There is no doubt, though, that a knowledge of reincarnational influences sheds invaluable light on the nature of personality and helps us to see our present selves with some perspective. The following excerpts from a reincarnational reading show the continuity and interrelationships that can be involved in the tapestry of the self we now call ours.
[... 6 paragraphs ...]
“So we find two lives devoted to the nurture of others. But in both cases the personality was filled with an inner dread, to some extent resenting those he helped. If he were out helping others, then who would mind the store? He was afraid his stock would be gone.
“In two other lives, there was instead the development of inner abilities to the exclusion of others, a closing down of windows and barring of doors. He would not look out, and no one dared look in. He would make horrible funny faces at the window of his soul to frighten others away. Yet through all of this, the inner abilities did grow. He ‘added to his stock.’
“Now he has begun to synthesize these inner and outer conditions. He realizes that the inner self need not be so heavily guarded, that his identity will not escape from him like a dog who leaves the leash. … Now, you see that I am a friendly chap, indeed, like an old dog with a long leash—”
[... 14 paragraphs ...]
“In the materialization of personality through various reincarnations, only the ego and the layers of personal subconscious adopt new characteristics. The other layers of the self retain their past experiences, identity, and knowledge.
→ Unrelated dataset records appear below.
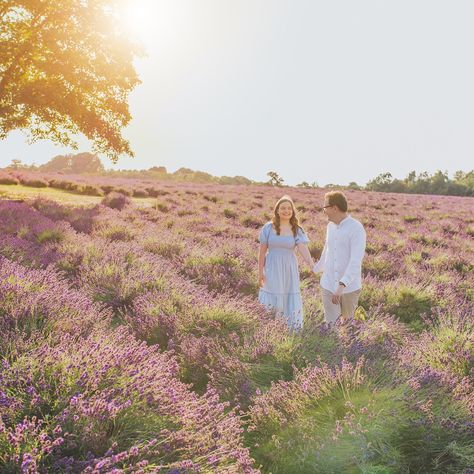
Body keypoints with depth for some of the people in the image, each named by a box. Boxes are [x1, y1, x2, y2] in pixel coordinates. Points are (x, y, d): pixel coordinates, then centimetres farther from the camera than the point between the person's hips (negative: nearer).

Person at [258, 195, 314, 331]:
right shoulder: (269, 227, -4)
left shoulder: (297, 230, -3)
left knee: (291, 300, 7)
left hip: (289, 269, 1)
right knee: (272, 301, 6)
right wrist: (260, 271, -1)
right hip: (272, 269, -1)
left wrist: (312, 265, -33)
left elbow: (303, 249, -17)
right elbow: (262, 251, 1)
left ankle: (295, 330, 21)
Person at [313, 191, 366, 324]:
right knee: (330, 323, 2)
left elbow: (356, 262, -22)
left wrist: (342, 285, -32)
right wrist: (316, 268, 37)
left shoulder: (356, 228, -14)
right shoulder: (330, 226, 6)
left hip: (349, 286, -5)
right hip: (328, 285, 5)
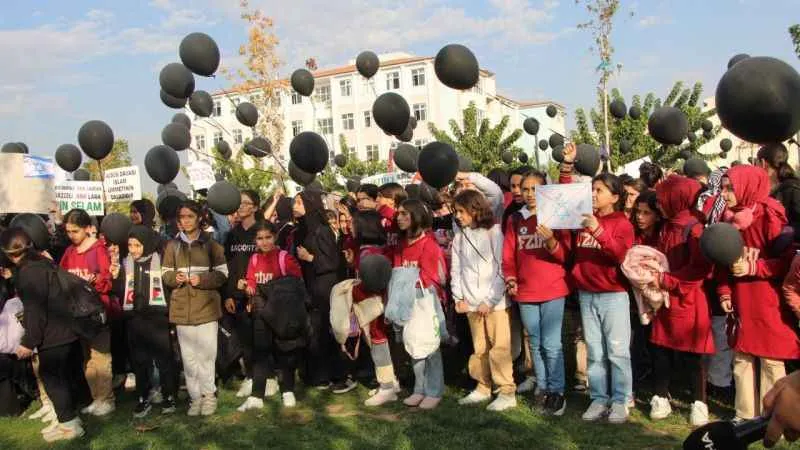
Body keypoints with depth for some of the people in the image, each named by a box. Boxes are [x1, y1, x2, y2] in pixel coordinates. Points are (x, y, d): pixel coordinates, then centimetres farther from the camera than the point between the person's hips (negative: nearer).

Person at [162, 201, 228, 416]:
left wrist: (202, 280, -15)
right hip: (182, 307, 2)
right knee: (188, 356, 5)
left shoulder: (211, 244, 2)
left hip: (206, 306, -2)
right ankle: (195, 396, 17)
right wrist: (175, 278, -10)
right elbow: (165, 274, 11)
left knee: (207, 353, -1)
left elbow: (222, 274, 0)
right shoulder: (172, 245, 9)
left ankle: (208, 394, 14)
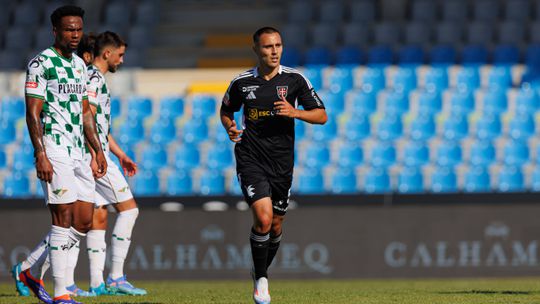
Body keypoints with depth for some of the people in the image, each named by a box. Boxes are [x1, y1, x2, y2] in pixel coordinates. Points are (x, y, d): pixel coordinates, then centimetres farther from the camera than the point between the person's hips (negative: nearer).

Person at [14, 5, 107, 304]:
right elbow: (32, 113, -12)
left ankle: (31, 272, 19)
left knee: (84, 222, 6)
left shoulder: (79, 64, 17)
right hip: (54, 150, -8)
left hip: (77, 151, 8)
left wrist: (98, 150, 18)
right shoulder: (41, 63, -8)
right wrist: (40, 156, -19)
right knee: (64, 219, -10)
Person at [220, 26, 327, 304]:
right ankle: (261, 279, -3)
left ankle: (261, 271, 37)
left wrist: (295, 112, -17)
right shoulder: (241, 82, 0)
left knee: (275, 225, 11)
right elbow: (226, 110, 18)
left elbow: (321, 115, 1)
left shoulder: (294, 80, -1)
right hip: (250, 159, -2)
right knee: (263, 218, -19)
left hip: (282, 163, 2)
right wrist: (230, 129, -3)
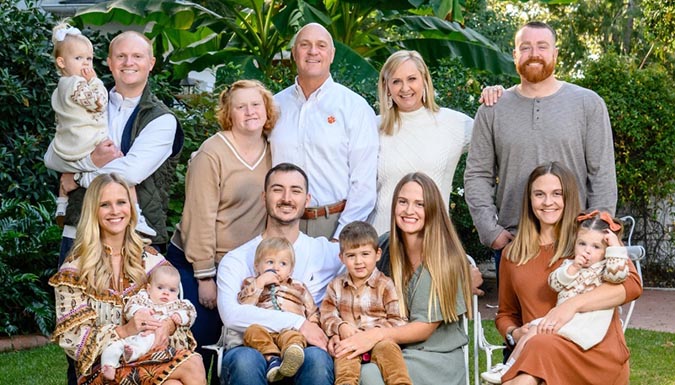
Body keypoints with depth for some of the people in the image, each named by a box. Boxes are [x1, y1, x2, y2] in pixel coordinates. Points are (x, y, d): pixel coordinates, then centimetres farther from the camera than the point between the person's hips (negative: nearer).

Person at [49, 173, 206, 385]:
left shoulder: (149, 258, 10)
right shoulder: (75, 270, -2)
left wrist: (168, 325, -13)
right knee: (191, 366, -28)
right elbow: (71, 339, -7)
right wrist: (124, 331, -21)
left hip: (150, 353, 4)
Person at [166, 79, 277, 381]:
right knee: (200, 344, -2)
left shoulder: (272, 152, 3)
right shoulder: (212, 153, -13)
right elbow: (200, 218, -15)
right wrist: (205, 277, -15)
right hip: (198, 265, -5)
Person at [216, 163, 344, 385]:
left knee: (317, 358, -34)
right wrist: (297, 322, -14)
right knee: (246, 361, -36)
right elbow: (231, 314, -7)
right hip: (248, 349, -1)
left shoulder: (326, 252, 17)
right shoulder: (237, 260, 10)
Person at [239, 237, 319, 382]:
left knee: (292, 337, -37)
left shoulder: (298, 287, 31)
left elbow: (313, 313, 25)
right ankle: (272, 358, -52)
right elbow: (243, 306, 6)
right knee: (252, 331, -35)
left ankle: (292, 353, -68)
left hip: (290, 331, 0)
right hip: (263, 329, 0)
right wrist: (259, 283, 2)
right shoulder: (252, 284, 26)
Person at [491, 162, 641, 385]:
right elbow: (505, 314, 27)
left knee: (543, 347, -36)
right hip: (533, 350, 3)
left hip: (595, 353, -3)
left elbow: (631, 283, -6)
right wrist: (514, 334, 3)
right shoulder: (513, 254, 19)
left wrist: (573, 304, -18)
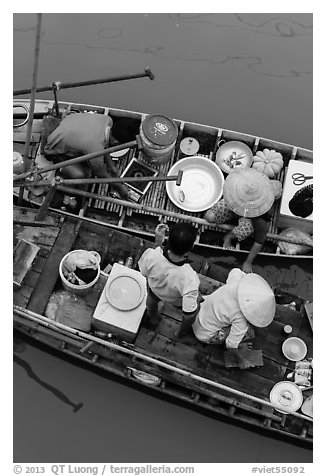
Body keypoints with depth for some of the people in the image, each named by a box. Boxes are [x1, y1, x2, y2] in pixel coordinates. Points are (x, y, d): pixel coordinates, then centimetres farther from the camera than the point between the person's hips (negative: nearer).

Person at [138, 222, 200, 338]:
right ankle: (181, 332, 58)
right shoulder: (189, 278, -46)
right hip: (178, 301, -2)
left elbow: (144, 273, -14)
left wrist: (157, 243, -15)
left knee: (152, 298, 38)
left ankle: (153, 318, 73)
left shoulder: (150, 255, -40)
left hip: (155, 290, 3)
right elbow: (189, 314, -33)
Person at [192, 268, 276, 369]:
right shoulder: (241, 322, -34)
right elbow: (231, 345, -23)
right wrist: (241, 361, -6)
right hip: (206, 335, -7)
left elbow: (235, 271, 3)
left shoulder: (237, 279, -22)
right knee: (249, 332, -10)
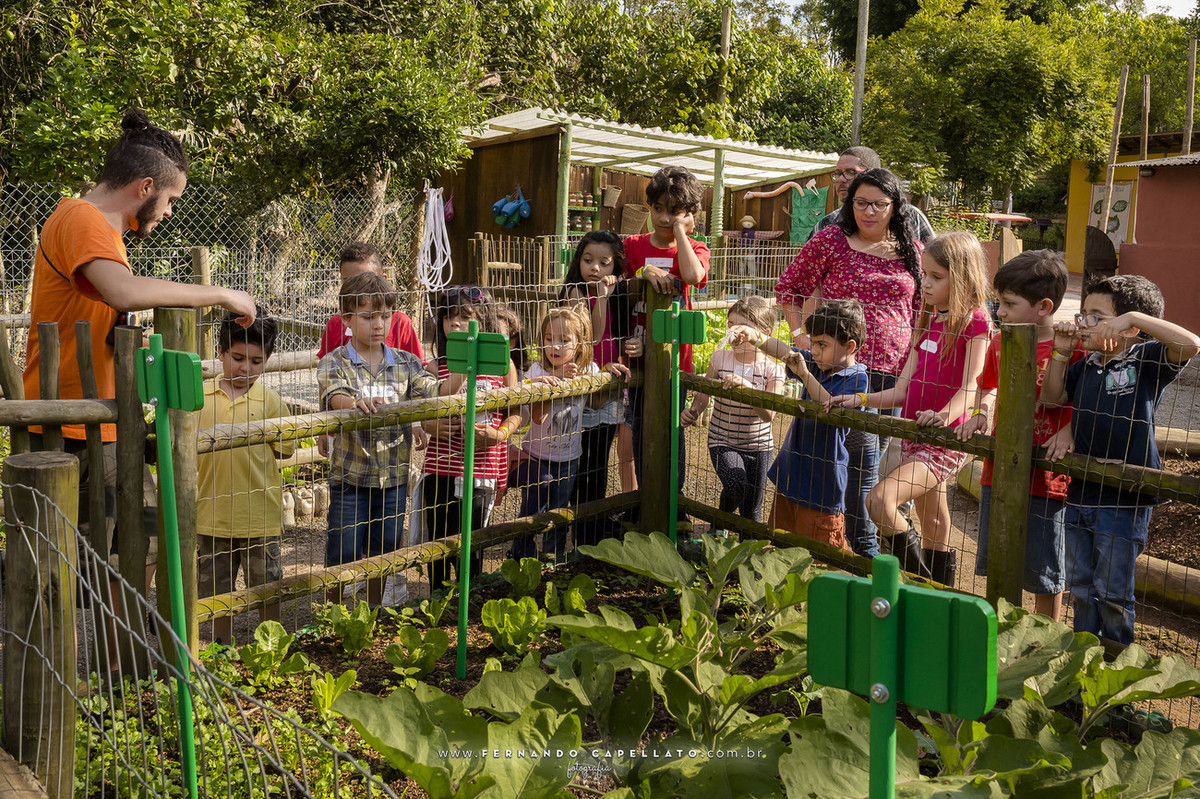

“In fact, the ego receives much of its [relative] stability because of this subconscious retention. Were it not for past experiences in other lives on the part of deeper layers of the self, the ego would find it almost impossible to relate to other individuals, and the cohesiveness of society would not exist.
“Learning to some extent is passed on through the genes, biochemically, but this is a physical materialization of inner knowledge achieved and retained from past lives. … The human being does not … erupt into existence at birth and laboriously then begin its first attempt to gain experience. If this were the case, you would still be back in the Stone Age.
[... 1 paragraph ...]
“They changed it in their own ways, not in your ways, but this will be discussed at a much later date. Yet all of this occurs, basically, within the blinking of an eyelid, all with purpose and meaning, and based upon achievement and responsibility. Each part of the self, while independent to some considerable degree, is nevertheless responsible to every other portion of the self; and each whole self [entity] is responsible to all others, while it is largely independent as to activity and decision.
“For as many layers of the self compose the whole self [entity], so many entities form a gestalt of which you know relatively little and of which I am not as yet prepared to tell you.” (This last remark was to lead, much later, into whole blocks of sessions dealing with the God concept.)